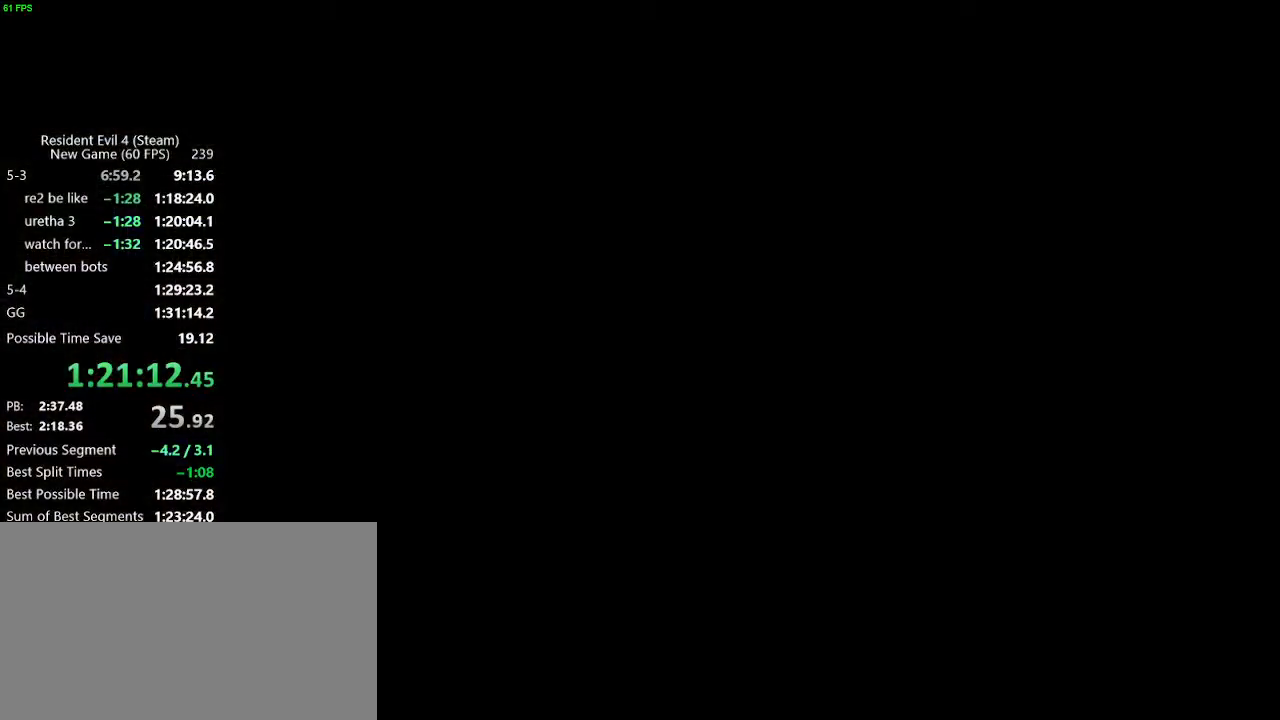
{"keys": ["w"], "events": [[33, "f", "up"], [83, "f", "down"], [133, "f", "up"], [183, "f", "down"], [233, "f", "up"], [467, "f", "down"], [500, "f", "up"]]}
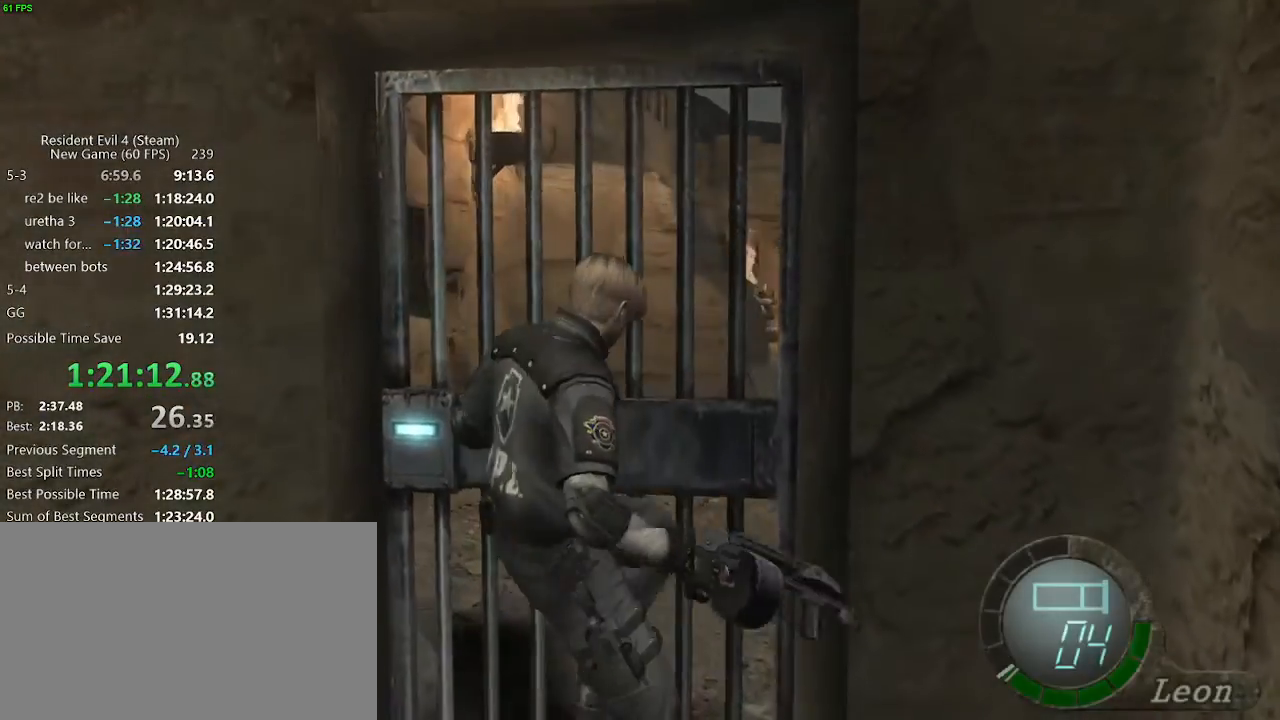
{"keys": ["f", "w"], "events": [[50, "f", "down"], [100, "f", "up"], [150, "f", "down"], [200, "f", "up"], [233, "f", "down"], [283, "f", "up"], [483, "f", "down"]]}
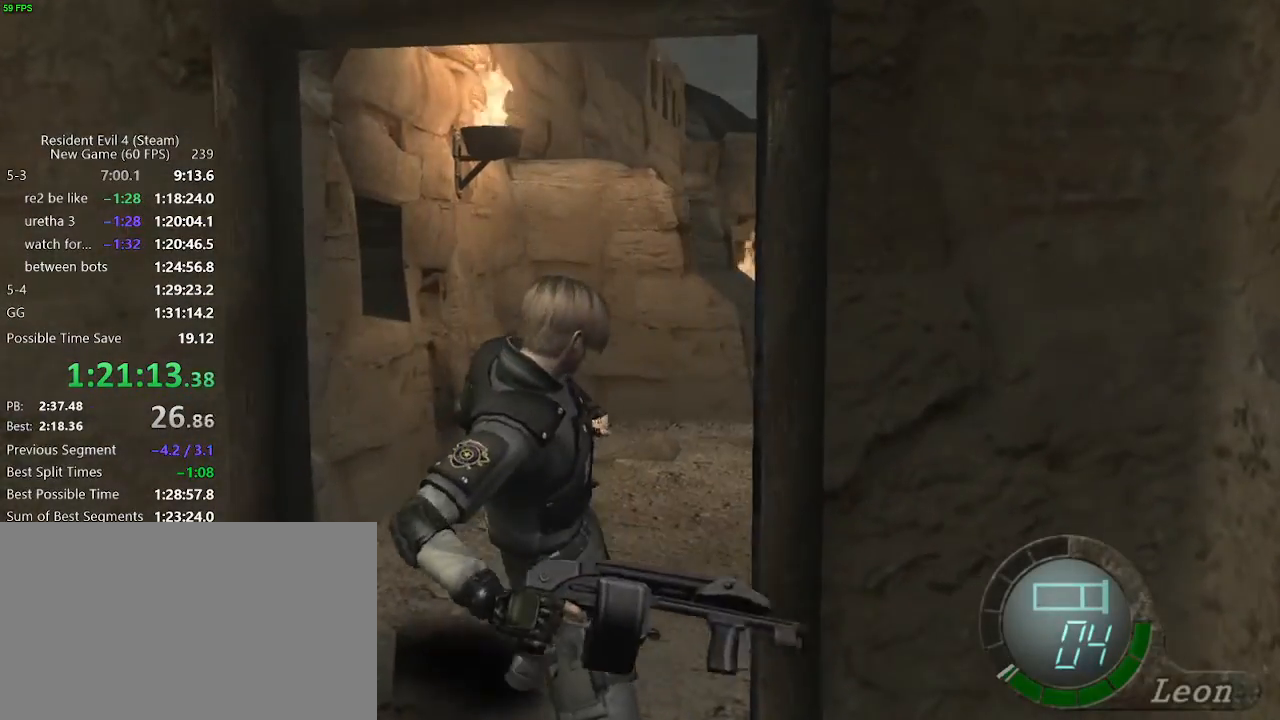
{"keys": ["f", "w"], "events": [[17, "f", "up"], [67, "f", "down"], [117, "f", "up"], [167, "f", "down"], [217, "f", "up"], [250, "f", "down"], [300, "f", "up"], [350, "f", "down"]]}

PROBLEM STATEMENT =>
Copy the data above line for line, skipping every picture.

EXERCISE OUTPUT =>
{"keys": ["w"], "events": [[33, "f", "up"], [83, "f", "down"], [133, "f", "up"], [183, "f", "down"], [233, "f", "up"], [467, "f", "down"], [500, "f", "up"]]}
{"keys": ["f", "w"], "events": [[50, "f", "down"], [100, "f", "up"], [150, "f", "down"], [200, "f", "up"], [233, "f", "down"], [283, "f", "up"], [483, "f", "down"]]}
{"keys": ["f", "w"], "events": [[17, "f", "up"], [67, "f", "down"], [117, "f", "up"], [167, "f", "down"], [217, "f", "up"], [250, "f", "down"], [300, "f", "up"], [350, "f", "down"]]}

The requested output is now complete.